INFORMATION SUPPLIED:
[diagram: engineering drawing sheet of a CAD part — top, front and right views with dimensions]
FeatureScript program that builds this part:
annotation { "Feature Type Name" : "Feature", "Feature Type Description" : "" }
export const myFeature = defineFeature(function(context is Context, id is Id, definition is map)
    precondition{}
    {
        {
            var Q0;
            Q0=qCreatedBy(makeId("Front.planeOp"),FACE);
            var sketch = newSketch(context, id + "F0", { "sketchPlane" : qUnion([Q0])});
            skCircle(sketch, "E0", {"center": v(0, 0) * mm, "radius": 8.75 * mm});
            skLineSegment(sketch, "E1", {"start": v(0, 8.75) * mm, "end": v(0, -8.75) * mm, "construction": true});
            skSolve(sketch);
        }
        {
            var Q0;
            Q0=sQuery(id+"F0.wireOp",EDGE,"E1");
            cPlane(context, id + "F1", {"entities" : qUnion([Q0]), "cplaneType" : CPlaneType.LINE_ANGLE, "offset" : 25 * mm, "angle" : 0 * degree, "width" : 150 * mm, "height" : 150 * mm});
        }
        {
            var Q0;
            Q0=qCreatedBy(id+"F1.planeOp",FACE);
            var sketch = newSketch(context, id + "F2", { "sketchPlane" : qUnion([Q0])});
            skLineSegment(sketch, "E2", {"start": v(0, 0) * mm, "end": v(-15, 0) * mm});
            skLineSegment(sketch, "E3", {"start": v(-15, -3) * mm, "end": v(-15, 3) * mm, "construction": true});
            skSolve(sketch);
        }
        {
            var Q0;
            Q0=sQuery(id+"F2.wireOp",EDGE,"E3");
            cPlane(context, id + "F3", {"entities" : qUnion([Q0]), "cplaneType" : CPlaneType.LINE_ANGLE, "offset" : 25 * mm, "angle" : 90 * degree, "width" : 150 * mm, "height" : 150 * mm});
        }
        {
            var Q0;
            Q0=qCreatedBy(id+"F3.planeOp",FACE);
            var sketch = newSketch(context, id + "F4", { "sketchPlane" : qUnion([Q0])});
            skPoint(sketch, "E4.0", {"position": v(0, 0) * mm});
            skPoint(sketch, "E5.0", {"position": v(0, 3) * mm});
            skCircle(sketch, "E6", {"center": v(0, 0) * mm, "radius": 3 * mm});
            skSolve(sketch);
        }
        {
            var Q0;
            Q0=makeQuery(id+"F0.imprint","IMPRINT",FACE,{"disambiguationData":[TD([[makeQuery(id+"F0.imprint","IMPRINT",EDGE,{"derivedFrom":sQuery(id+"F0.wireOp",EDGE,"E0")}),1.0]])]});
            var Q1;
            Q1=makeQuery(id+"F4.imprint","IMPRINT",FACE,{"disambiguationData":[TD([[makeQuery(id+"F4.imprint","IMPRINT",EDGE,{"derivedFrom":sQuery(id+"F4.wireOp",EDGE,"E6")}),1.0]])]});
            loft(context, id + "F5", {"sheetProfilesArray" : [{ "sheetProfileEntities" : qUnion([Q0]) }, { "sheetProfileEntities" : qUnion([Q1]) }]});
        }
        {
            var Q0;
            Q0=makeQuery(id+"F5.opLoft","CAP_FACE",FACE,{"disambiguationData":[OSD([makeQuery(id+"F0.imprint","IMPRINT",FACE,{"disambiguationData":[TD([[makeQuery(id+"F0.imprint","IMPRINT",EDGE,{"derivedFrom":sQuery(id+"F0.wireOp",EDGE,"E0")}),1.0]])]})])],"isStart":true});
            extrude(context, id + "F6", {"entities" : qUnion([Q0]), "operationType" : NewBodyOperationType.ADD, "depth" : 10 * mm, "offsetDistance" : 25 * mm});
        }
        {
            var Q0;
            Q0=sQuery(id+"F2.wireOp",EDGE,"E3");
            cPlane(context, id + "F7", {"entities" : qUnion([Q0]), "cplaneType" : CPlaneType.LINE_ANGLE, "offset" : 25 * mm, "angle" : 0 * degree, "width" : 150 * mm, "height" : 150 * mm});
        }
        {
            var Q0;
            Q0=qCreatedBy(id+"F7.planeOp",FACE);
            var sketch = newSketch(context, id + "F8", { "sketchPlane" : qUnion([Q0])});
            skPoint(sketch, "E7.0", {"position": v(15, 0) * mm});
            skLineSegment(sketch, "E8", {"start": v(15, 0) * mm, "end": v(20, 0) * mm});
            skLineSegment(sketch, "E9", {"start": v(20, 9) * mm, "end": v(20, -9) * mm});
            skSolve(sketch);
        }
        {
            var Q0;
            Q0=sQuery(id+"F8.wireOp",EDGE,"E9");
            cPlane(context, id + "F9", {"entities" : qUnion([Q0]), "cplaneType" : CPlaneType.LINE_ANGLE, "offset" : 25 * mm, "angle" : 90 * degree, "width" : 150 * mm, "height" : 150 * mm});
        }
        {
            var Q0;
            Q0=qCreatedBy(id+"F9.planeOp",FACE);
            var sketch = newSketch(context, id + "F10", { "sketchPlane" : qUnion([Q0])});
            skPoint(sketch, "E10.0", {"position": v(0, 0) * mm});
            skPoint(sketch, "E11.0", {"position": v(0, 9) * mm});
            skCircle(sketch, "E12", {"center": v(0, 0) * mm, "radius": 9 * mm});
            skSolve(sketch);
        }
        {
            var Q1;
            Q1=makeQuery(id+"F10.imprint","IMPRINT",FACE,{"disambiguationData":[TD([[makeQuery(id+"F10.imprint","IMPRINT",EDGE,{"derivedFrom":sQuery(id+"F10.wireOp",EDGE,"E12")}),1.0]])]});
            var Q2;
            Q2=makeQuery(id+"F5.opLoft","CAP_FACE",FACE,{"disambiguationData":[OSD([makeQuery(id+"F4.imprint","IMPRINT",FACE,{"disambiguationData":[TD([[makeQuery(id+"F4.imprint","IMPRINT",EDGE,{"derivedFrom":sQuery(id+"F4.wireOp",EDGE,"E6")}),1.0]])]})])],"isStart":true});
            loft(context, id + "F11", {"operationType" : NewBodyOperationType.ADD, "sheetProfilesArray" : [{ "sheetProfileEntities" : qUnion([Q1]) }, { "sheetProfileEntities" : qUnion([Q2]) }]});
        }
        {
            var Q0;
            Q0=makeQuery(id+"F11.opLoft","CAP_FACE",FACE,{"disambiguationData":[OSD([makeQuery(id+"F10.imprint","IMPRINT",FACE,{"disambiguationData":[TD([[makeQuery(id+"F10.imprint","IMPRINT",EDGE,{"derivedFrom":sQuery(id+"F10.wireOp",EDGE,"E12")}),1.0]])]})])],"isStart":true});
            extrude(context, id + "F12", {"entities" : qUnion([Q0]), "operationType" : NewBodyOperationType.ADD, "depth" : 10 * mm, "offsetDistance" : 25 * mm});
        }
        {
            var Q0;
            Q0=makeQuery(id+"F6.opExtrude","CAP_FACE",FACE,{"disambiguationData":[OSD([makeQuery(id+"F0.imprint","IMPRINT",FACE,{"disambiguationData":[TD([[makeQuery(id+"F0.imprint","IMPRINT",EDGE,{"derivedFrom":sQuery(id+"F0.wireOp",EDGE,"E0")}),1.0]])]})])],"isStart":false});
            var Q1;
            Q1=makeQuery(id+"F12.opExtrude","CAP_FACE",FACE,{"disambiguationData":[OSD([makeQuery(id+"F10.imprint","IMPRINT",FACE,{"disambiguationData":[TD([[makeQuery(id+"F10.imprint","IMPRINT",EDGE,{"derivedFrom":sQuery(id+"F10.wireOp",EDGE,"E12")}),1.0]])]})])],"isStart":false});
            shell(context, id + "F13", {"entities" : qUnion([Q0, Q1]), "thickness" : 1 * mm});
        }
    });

PROBLEM REQUIREMENTS: Pick out every line in the rows above that contains the string "offsetDistance", and copy each one. Matching is case-sensitive.

CORRECT RESPONSE:
            extrude(context, id + "F6", {"entities" : qUnion([Q0]), "operationType" : NewBodyOperationType.ADD, "depth" : 10 * mm, "offsetDistance" : 25 * mm});
            extrude(context, id + "F12", {"entities" : qUnion([Q0]), "operationType" : NewBodyOperationType.ADD, "depth" : 10 * mm, "offsetDistance" : 25 * mm});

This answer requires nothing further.